WHAT THE TASK ASKS
The whole listing needs retyping exactly; keep the pictures out of it.

DATA FOR PROCESSING
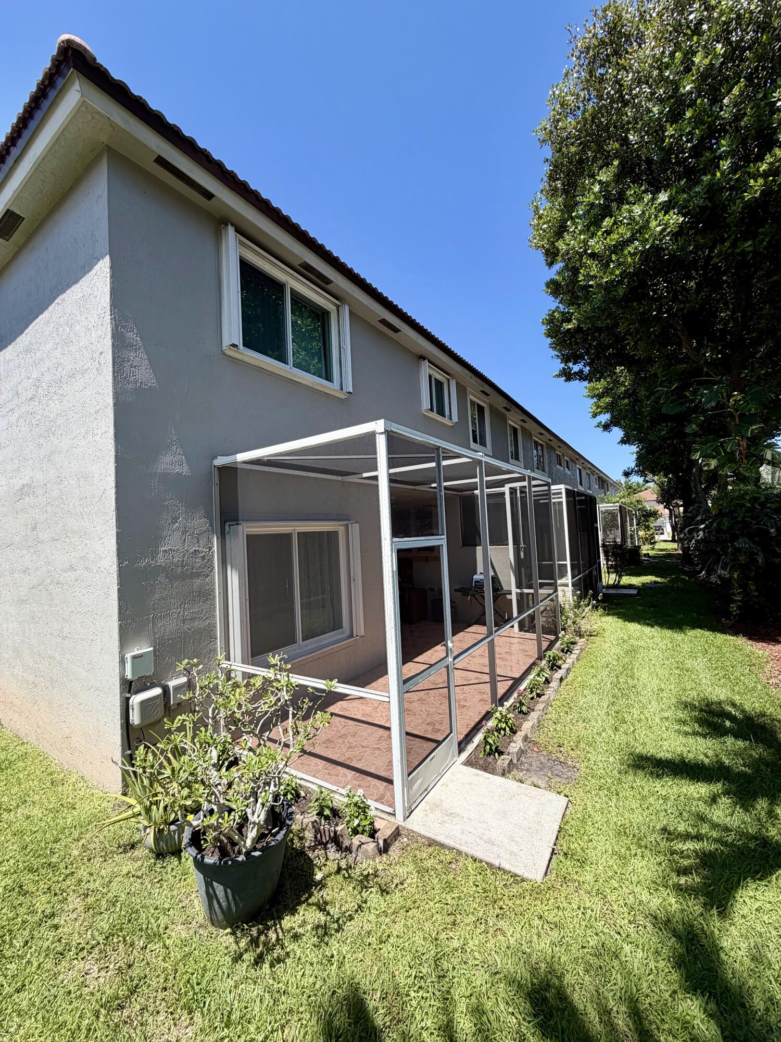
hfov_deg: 85.7
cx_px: 390
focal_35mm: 14
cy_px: 521
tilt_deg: +1.0
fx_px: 421
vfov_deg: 102.1
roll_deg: +2.6
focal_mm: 2.22
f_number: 2.2
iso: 40
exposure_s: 1/770
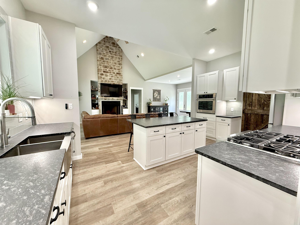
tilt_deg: -4.7
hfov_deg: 102.1
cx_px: 150
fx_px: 121
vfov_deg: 85.7
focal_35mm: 14
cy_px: 112
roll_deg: -0.3
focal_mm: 2.22
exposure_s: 1/120
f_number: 2.2
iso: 320
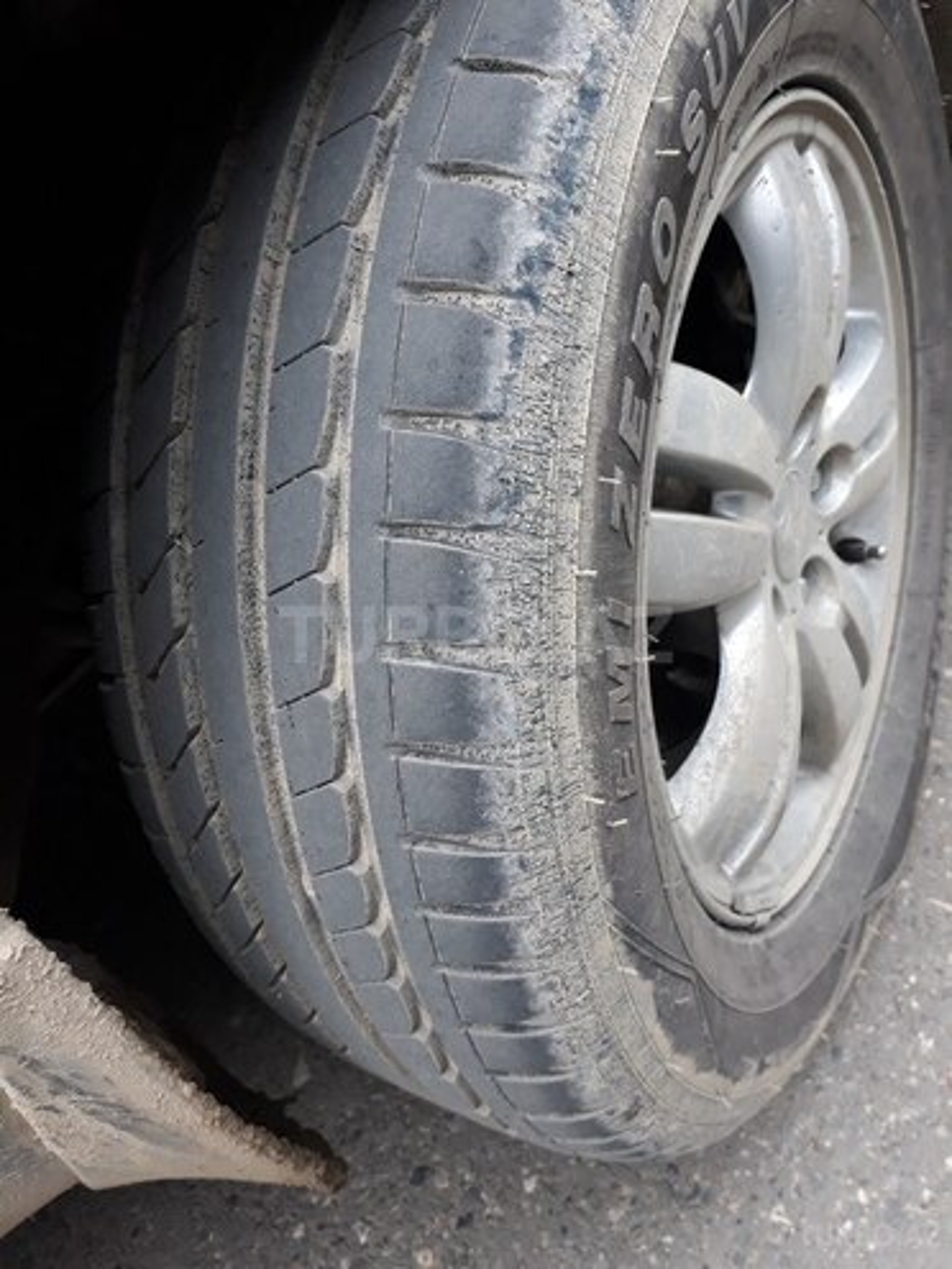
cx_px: 476
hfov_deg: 51.4
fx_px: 990
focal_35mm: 27
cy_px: 634
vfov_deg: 65.3
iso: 50
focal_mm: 3.6
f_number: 1.9
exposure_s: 1/100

ANSWER SECTION
hfov_deg: 85.7
cx_px: 390
focal_35mm: 14
cy_px: 521
tilt_deg: +1.0
fx_px: 421
vfov_deg: 102.1
roll_deg: +2.6
focal_mm: 2.22
f_number: 2.2
iso: 40
exposure_s: 1/770
tilt_deg: -4.7
hfov_deg: 102.1
cx_px: 150
fx_px: 121
vfov_deg: 85.7
focal_35mm: 14
cy_px: 112
roll_deg: -0.3
focal_mm: 2.22
exposure_s: 1/120
f_number: 2.2
iso: 320
cx_px: 476
hfov_deg: 51.4
fx_px: 990
focal_35mm: 27
cy_px: 634
vfov_deg: 65.3
iso: 50
focal_mm: 3.6
f_number: 1.9
exposure_s: 1/100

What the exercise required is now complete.